Turning off the pumps
Last year, Baytex Energy followed the blueprint of most other oil and gas companies and continued to grow production despite slumping oil prices. In fact, it pushed its production up by 8% year over year to 84,650 barrels of oil equivalent per day, or BOE/d. Unfortunately, this push to grow production into an already oversaturated market made the oil glut much worse, accelerating the slump in oil prices. Prices have slumped so deeply that some oil wells are no longer profitable and have needed to be shut down.

In Baytex Energy's case, it has been forced to shut down 7,500 barrels per day of low or negative margin heavy oil production in Canada this year in an effort to boost its sagging cash flow. That's approximately 8.8% of its average daily volumes that are now offline. In doing so, it's joining a growing number of producers that have had to shut down wells that were no longer economic. Penn West Petroleum (NYSE: PWE), for example, had shut-in 4,000 BOE/d of uneconomic production in the first quarter of this year due to weak pricing. Further, because of low commodity prices and the lack of capital Penn West Petroleum estimates that it will need to defer repairing or replacing equipment in some of its non-core fields, which would result in another 2,500 BOE/d coming offline this year. Combined, these production curtailments represented 7.5% of Penn West Petroleum's average daily production last year.

Laying down the rigs
Not only are a growing number of legacy wells no longer economic at current oil prices, but a growing number of drilling locations aren't economic either. That, alongside the fact that the company's available financial resources are tight, has forced Baytex Energy to significantly reduce its investments in new wells. That's clear after the company cut its 2016 capex budget by another 33% to just $225 million to $265 million. As part of that reduction, the company has decided against drilling 12 Peace River wells and 24 Lloydminster wells this year because those wells wouldn't be economic at current oil prices given break-even points well above the current oil price:

Source: Baytex Energy Investor Presentation. 

As that slide notes, both plays require a mid-$40 oil price to break even, which is well above the current sub-$40 oil price. In fact, for much of this year even the company's Eagle Ford shale drilling inventory was below break-even, which is problematic given that 95% of its capital spending is being directed toward that play this year.
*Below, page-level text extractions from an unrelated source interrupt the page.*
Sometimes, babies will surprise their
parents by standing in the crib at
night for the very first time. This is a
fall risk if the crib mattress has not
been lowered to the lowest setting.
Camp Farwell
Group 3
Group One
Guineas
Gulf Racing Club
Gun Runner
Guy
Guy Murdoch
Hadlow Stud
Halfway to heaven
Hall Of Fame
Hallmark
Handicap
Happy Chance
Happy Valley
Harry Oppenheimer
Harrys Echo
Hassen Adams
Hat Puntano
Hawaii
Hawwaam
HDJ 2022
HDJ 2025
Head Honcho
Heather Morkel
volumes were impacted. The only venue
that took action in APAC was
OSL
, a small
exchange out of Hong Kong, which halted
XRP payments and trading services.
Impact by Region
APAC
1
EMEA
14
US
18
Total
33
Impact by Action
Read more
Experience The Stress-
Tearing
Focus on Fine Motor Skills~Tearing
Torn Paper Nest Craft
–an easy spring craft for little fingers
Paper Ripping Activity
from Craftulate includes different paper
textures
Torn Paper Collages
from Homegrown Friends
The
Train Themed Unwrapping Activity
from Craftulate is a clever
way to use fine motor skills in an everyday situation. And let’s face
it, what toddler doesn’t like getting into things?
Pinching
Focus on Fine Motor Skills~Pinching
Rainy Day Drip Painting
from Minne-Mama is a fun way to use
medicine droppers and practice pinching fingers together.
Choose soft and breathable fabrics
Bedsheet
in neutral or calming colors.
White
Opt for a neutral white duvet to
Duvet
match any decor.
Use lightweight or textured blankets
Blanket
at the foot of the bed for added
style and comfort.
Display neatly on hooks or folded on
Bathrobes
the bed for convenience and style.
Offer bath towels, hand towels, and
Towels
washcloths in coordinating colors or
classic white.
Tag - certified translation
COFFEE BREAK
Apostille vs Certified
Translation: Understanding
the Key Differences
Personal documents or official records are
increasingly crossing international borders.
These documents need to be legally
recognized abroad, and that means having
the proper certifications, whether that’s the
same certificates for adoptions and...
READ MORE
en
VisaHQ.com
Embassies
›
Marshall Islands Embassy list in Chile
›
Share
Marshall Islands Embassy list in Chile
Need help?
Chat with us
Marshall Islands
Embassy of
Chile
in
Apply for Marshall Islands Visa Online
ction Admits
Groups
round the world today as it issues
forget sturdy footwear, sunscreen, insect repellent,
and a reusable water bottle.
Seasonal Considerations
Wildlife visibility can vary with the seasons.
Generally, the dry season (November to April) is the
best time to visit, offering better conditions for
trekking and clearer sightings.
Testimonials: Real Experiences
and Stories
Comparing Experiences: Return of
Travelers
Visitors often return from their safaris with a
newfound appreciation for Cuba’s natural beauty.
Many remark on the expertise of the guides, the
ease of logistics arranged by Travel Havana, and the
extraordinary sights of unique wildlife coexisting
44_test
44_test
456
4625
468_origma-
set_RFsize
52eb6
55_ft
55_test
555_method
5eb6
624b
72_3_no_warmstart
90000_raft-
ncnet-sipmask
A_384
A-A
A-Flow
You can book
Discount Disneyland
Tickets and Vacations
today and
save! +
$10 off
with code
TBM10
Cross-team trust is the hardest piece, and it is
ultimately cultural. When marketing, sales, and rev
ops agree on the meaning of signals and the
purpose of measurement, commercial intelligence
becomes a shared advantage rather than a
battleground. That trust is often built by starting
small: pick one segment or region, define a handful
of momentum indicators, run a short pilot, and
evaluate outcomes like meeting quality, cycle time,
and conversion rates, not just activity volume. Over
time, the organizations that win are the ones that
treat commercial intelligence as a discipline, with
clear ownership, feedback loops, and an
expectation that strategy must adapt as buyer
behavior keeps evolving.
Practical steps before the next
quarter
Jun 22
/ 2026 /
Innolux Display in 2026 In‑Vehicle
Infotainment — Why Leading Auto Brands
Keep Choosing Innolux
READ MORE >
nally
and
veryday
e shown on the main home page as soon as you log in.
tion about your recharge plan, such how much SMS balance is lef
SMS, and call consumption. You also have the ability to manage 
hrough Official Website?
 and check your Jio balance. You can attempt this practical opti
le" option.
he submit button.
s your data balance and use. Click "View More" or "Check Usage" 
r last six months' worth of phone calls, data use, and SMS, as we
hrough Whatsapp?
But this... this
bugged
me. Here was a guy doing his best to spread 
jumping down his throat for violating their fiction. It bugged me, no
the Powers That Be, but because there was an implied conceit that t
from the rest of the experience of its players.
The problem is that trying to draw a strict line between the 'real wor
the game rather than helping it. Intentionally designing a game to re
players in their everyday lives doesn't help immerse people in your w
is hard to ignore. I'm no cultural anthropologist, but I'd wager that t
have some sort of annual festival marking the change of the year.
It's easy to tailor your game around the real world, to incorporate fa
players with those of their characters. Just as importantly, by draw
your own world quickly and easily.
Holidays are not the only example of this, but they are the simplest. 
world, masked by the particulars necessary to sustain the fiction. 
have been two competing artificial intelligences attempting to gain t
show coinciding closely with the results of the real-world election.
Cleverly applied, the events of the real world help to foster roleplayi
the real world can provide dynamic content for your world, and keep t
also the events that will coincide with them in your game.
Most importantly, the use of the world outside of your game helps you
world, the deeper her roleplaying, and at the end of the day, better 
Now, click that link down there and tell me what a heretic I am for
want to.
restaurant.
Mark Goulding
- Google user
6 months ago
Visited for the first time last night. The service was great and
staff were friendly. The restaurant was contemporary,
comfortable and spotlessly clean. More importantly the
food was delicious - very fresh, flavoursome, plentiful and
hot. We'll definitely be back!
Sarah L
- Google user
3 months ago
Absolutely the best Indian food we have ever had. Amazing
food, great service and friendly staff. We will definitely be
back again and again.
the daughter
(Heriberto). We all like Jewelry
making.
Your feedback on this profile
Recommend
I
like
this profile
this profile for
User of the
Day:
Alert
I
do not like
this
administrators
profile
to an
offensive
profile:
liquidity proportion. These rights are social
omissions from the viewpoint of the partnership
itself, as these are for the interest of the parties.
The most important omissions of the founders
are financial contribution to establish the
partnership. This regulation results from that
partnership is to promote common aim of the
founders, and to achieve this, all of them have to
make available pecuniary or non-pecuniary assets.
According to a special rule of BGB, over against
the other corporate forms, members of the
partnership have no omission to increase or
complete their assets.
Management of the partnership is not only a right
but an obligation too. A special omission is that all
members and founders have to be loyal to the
That said, shale plays have proven to be a much more resilient than expected during the downturn, with many areas having break-even points in the low-$30s enabling producers to continue to economically drill in the current environment. Those low shale break-even points will enable Encana (OVV -1.03%), for example, to continue to deliver strong production growth from its core shale resources this year. Despite reducing its planned investment by 55% over what it spent last year, Encana still sees its core assets delivering a 12% year-over-year increase in production. That's a much better outcome than Baytex, which will see its overall production slump 17.3% year over year as a result of the production shut-ins as well as underinvestment.

Investor takeaway
One thing is clear, Baytex Energy wasn't built for sub-$40 oil with a growing portion of its production and drilling inventory no longer economic, forcing the company to shut-off some of its pumps and shut down its drilling activity in two of its key plays. It's really at a competitive disadvantage to companies like Encana, that have core shale assets that are much lower cost, enabling them to better weather the current sub-$40 oil environment.